지시문: 아래 MoE 문서에서 "Mixture of Experts (MoE)¶"부터 "보낼지 결정하는 메커니즘."까지 포함한 부분을 다시 써 주세요. 단, "Dense" 표현은 모두 "Full" 표현으로 바꿉니다.

문서 발췌:
▽

Mixture of Experts (MoE)¶
개요¶
Mixture of Experts (MoE)는 모델 파라미터를 크게 늘리면서도 계산 비용은 일정하게 유지하는 희소 활성화(sparse activation) 기법이다. 입력에 따라 일부 "전문가(expert)"만 활성화하여 효율적인 스케일링을 달성한다.
핵심 개념¶
희소 활성화 (Sparse Activation)¶
전통적인 Dense 모델은 모든 파라미터가 매 입력에 사용되지만, MoE는 라우터(router)가 선택한 일부 전문가만 활성화된다.
Dense Model: All parameters activated for every input
MoE Model: Only K experts (out of N) activated per token
라우터 (Router/Gating)¶
각 토큰을 어떤 전문가에게 보낼지 결정하는 메커니즘.
기본 수식:
G(x) = softmax(W_g * x) # Gating scores
TopK(G(x)) # Select top K experts
y = sum_{i in TopK} G(x)_i * E_i(x) # Weighted sum of expert outputs
로드 밸런싱¶
특정 전문가에게 토큰이 집중되는 것을 방지하기 위한 보조 손실:
L_balance = alpha * N * sum_i(f_i * P_i)
where:
f_i = fraction of tokens routed to expert i
P_i = average routing probability to expert i
N = number of experts
alpha = balance coefficient
아키텍처 다이어그램¶
MoE Layer 구조¶
Input Token
|
v
+-------------------+
| Router |
| (Linear + Softmax)|
+-------------------+
|
+-------+-------+-------+-------+
| | | | |
[0.4] v [0.1]v [0.3]v [0.2]v |
+-----+ +-----+ +-----+ +-----+ |
| E_0 | | E_1 | | E_2 | | E_3 | |
+-----+ +-----+ +-----+ +-----+ |
(FFN) (FFN) (FFN) (FFN) |
| X | X |
| (not | (not |
| selected) | selected) |
v v |
+-----+ +-----+ |
|0.4*y| |0.3*y| |
+-----+ +-----+ |
\ / |
\ / |
v v |
+---------+ |
| Sum | <-------------------+
+---------+ (residual)

△

표시된 데이터:
▽

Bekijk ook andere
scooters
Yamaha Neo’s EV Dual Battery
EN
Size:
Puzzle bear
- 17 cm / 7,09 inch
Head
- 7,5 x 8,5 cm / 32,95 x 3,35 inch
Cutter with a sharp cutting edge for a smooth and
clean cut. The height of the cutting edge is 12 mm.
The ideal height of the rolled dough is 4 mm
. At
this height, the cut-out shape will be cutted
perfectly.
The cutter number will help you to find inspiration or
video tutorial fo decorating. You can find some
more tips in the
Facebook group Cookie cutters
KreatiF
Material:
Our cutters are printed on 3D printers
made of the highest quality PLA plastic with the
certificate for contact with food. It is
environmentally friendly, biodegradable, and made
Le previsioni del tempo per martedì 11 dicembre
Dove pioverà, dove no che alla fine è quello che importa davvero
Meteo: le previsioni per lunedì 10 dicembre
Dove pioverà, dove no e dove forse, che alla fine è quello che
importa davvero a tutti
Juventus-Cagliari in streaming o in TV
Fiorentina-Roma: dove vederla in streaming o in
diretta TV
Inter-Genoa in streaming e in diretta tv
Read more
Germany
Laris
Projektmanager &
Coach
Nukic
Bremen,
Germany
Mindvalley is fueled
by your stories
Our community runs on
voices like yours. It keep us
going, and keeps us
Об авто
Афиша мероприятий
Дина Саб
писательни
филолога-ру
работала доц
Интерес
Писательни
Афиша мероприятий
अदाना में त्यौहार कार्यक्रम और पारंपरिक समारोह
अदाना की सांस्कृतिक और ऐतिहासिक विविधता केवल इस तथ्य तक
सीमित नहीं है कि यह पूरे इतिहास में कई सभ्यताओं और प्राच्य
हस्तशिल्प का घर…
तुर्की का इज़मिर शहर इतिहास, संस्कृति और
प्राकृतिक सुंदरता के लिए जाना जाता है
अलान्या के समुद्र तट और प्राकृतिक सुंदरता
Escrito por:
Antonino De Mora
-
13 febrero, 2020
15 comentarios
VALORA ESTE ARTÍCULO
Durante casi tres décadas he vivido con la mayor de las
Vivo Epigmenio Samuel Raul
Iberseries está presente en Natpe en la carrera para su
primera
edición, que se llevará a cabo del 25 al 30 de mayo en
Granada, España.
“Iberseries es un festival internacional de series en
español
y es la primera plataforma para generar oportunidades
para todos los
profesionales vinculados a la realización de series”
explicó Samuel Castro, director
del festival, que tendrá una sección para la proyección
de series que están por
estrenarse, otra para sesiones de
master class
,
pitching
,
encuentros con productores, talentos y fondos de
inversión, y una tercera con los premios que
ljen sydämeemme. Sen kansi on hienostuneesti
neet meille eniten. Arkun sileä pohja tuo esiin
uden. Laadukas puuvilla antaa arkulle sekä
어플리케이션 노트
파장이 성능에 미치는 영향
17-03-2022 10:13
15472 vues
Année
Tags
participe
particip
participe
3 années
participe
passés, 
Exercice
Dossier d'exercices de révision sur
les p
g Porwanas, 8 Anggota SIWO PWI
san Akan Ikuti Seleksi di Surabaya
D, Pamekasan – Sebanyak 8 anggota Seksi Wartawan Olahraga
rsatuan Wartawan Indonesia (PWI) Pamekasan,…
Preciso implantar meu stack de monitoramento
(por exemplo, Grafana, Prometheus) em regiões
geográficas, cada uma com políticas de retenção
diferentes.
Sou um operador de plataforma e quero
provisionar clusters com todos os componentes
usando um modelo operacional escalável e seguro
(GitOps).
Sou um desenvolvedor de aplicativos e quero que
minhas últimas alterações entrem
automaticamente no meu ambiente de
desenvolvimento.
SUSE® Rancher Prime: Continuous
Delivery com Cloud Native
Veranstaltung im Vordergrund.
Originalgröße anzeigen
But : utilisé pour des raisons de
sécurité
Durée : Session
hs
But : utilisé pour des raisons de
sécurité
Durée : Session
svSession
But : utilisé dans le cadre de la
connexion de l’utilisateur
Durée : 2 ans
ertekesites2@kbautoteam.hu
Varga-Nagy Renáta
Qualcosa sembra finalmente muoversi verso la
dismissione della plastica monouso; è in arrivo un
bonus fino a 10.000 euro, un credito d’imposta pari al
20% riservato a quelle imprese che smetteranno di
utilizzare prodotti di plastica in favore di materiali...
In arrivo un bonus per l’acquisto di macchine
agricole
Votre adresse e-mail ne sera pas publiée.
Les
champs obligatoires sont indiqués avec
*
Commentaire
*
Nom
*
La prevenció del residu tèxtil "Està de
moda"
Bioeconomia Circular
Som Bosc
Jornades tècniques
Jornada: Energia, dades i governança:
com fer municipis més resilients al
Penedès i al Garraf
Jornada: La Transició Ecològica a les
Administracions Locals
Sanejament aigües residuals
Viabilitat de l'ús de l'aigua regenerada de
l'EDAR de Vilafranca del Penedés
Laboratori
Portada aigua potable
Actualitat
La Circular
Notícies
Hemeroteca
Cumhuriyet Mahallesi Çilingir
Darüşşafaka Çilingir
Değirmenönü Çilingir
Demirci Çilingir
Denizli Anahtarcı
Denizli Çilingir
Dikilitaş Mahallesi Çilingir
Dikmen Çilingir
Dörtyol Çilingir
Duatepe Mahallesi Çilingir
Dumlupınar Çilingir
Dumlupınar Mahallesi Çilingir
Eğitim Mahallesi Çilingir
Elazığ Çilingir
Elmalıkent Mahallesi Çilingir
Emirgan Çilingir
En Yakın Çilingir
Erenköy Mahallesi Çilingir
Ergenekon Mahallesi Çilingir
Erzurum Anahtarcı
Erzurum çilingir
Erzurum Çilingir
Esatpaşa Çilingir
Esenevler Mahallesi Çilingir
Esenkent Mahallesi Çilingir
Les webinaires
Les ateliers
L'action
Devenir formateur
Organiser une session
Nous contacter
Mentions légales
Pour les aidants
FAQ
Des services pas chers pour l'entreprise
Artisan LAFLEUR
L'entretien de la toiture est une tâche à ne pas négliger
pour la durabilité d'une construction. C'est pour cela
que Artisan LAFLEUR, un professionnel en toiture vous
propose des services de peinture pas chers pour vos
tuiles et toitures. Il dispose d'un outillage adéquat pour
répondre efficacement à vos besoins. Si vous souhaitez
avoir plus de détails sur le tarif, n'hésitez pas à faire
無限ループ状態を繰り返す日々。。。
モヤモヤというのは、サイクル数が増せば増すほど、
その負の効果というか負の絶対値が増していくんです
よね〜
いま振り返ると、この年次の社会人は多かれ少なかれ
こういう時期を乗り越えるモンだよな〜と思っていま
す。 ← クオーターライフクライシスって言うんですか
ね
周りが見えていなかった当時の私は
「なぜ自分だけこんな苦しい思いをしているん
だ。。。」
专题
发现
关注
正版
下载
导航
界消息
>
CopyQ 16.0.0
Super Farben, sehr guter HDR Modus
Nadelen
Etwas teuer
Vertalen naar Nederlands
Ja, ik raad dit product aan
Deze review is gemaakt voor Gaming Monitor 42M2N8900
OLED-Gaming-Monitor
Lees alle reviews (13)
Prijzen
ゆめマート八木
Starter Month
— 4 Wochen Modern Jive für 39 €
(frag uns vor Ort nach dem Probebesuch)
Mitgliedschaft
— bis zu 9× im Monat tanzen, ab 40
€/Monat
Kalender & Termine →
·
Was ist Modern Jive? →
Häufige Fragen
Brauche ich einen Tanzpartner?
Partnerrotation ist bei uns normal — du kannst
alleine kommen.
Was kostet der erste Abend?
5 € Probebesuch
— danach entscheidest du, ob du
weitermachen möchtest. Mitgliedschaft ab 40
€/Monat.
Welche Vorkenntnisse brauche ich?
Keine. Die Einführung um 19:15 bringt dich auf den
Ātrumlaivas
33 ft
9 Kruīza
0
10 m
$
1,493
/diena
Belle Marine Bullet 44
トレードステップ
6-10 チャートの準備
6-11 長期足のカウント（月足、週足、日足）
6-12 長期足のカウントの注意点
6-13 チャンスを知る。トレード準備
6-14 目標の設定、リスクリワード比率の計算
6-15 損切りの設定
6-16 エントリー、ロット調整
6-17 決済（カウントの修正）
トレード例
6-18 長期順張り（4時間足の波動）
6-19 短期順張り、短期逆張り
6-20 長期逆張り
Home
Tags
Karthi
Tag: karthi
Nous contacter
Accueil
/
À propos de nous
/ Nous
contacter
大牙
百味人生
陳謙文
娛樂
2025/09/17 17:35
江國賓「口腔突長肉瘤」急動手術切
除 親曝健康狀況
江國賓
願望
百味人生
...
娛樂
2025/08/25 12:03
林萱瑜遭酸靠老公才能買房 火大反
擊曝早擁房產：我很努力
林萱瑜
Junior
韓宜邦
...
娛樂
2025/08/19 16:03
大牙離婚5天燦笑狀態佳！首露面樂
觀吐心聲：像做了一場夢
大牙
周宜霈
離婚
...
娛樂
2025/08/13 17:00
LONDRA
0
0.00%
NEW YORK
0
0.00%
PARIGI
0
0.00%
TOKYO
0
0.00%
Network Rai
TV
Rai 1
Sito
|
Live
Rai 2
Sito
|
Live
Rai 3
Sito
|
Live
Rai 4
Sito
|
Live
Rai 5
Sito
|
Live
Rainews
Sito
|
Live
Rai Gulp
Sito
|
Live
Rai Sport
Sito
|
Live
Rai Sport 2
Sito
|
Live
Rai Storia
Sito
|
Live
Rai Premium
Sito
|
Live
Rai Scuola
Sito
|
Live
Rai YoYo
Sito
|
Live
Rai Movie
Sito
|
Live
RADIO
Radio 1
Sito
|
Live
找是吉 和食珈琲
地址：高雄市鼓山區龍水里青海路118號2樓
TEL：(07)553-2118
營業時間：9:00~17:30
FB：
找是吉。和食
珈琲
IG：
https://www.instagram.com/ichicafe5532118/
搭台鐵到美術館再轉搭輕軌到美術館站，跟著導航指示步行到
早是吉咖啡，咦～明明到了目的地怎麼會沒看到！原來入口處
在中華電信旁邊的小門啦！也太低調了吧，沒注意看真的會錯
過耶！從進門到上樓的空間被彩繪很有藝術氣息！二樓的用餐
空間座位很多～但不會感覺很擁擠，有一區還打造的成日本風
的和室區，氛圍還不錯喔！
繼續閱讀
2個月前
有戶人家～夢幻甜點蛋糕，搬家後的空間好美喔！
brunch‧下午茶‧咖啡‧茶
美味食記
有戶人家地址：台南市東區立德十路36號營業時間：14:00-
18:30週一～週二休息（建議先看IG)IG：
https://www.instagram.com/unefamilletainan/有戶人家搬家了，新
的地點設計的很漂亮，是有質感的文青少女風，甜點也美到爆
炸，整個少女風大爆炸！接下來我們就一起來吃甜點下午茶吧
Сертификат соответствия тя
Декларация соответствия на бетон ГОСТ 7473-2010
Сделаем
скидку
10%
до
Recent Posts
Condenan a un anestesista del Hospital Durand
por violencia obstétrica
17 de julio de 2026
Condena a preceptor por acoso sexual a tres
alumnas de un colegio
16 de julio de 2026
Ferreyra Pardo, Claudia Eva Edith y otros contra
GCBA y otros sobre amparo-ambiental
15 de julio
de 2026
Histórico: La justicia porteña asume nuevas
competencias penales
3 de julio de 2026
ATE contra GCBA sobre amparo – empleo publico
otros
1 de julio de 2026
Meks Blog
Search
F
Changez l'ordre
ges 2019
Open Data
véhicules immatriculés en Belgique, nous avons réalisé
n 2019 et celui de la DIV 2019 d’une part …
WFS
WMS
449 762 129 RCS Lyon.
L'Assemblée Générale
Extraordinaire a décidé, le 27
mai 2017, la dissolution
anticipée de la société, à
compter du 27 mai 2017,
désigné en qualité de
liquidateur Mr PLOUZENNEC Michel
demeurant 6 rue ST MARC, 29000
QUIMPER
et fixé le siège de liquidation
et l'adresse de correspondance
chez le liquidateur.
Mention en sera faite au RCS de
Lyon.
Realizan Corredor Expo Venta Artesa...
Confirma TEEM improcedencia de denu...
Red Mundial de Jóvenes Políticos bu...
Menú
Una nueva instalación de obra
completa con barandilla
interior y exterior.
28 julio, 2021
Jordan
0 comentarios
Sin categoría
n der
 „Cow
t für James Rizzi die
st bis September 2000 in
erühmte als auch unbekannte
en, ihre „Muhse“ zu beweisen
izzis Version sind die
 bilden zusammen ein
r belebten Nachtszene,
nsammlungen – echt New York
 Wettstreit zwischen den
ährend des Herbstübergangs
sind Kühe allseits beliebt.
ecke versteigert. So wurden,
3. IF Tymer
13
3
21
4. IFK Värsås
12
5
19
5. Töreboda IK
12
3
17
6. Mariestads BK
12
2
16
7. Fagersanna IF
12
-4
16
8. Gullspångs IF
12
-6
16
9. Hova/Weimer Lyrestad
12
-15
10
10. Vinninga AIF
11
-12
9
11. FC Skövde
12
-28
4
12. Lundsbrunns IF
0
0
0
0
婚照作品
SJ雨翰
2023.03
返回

△

연습 결과:
Mixture of Experts (MoE)¶
개요¶
Mixture of Experts (MoE)는 모델 파라미터를 크게 늘리면서도 계산 비용은 일정하게 유지하는 희소 활성화(sparse activation) 기법이다. 입력에 따라 일부 "전문가(expert)"만 활성화하여 효율적인 스케일링을 달성한다.
핵심 개념¶
희소 활성화 (Sparse Activation)¶
전통적인 Full 모델은 모든 파라미터가 매 입력에 사용되지만, MoE는 라우터(router)가 선택한 일부 전문가만 활성화된다.
Full Model: All parameters activated for every input
MoE Model: Only K experts (out of N) activated per token
라우터 (Router/Gating)¶
각 토큰을 어떤 전문가에게 보낼지 결정하는 메커니즘.